Wang Charles C N, Jin Jennifer, Chang Jan-Gowth, Hayakawa Masahiro, Kitazawa Atsushi, Tsai Jeffrey J P, Sheu Phillip C-Y
Department of Bioinformatics and Medical Engineering, Asia University, Taichung, Taiwan.
Center for Artificial Intelligence in Precision Medicine, UAsia University, Taichung, Taiwan.
BMC Med Inform Decis Mak. 2020 Sep 3;20(1):208. doi: 10.1186/s12911-020-01227-6.
Gastrointestinal (GI) cancer including colorectal cancer, gastric cancer, pancreatic cancer, etc., are among the most frequent malignancies diagnosed annually and represent a major public health problem worldwide.
This paper reports an aided curation pipeline to identify potential influential genes for gastrointestinal cancer. The curation pipeline integrates biomedical literature to identify named entities by Bi-LSTM-CNN-CRF methods. The entities and their associations can be used to construct a graph, and from which we can compute the sets of co-occurring genes that are the most influential based on an influence maximization algorithm.
The sets of co-occurring genes that are the most influential that we discover include RARA - CRBP1, CASP3 - BCL2, BCL2 - CASP3 - CRBP1, RARA - CASP3 - CRBP1, FOXJ1 - RASSF3 - ESR1, FOXJ1 - RASSF1A - ESR1, FOXJ1 - RASSF1A - TNFAIP8 - ESR1. With TCGA and functional and pathway enrichment analysis, we prove the proposed approach works well in the context of gastrointestinal cancer.

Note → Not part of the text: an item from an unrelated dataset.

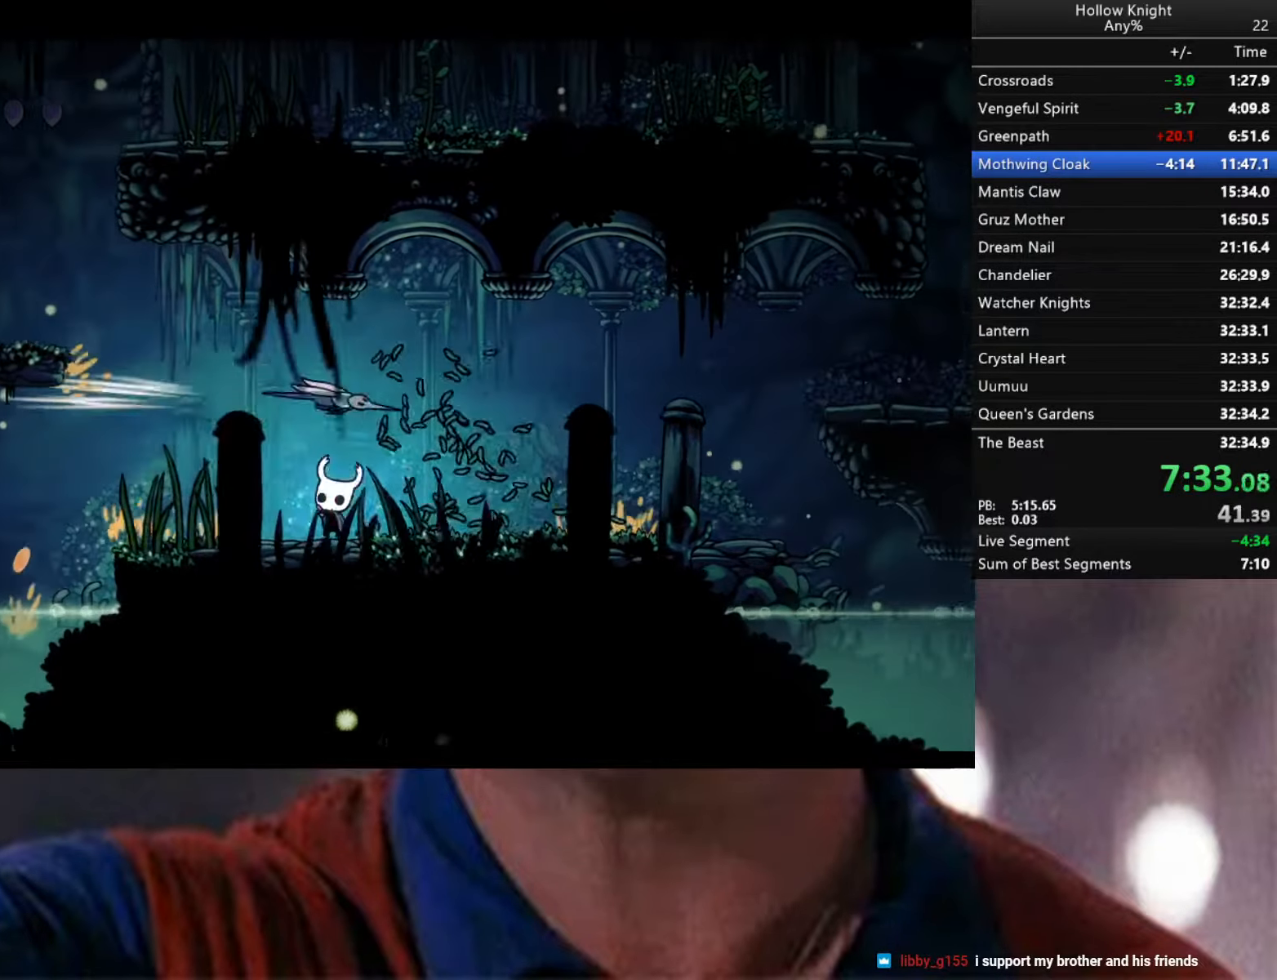
{"dt_ms": 500, "buttons": ["A"], "left_stick": "left", "right_stick": "center", "events": [[83, "X", "up"], [417, "A", "down"], [450, "left_stick", "left"]]}
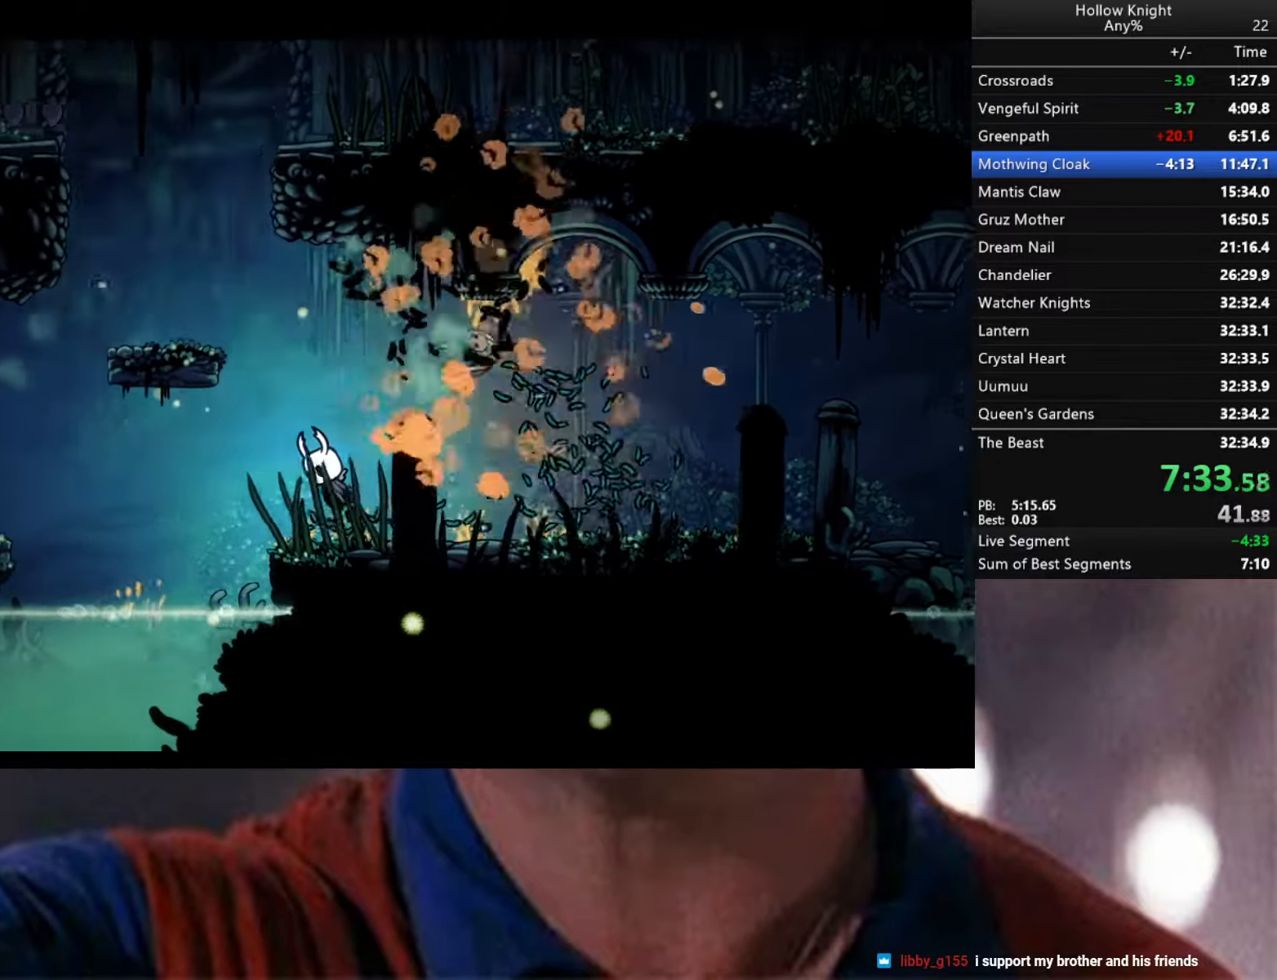
{"dt_ms": 500, "buttons": [], "left_stick": "left", "right_stick": "center", "events": [[433, "A", "up"]]}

Our pipeline that uses text mining to identify objects and relationships to construct a graph and uses graph-based influence maximization to discover the most influential co-occurring genes presents a viable direction to assist knowledge discovery for clinical applications.
胃肠道癌,包括结直肠癌、胃癌、胰腺癌等,是每年诊断出的最常见恶性肿瘤之一,也是全球主要的公共卫生问题。
本文报告了一种辅助筛选流程,用于识别胃肠道癌的潜在影响基因。该筛选流程整合生物医学文献,通过双向长短期记忆网络-卷积神经网络-条件随机场(Bi-LSTM-CNN-CRF)方法识别命名实体。这些实体及其关联关系可用于构建一个图,基于影响最大化算法,我们可以从中计算出最具影响力的共现基因集。
我们发现的最具影响力的共现基因集包括视黄酸受体α(RARA)-细胞视黄醇结合蛋白1(CRBP1)、半胱天冬酶3(CASP3)-B细胞淋巴瘤2(BCL2)、BCL2-CASP3-CRBP1、RARA-CASP3-CRBP1、叉头框蛋白J1(FOXJ1)-RAS相关结构域家族成员3(RASSF3)-雌激素受体1(ESR1)、FOXJ1-RASSF1A-ESR1、FOXJ1-RASSF1A-肿瘤坏死因子α诱导蛋白8(TNFAIP8)-ESR1。通过癌症基因组图谱(TCGA)以及功能和通路富集分析证实,我们提出的方法在胃肠道癌背景下效果良好。
我们的流程利用文本挖掘来识别对象和关系以构建一个图,并使用基于图的影响最大化来发现最具影响力的共现基因,为临床应用的知识发现提供了一个可行的方向。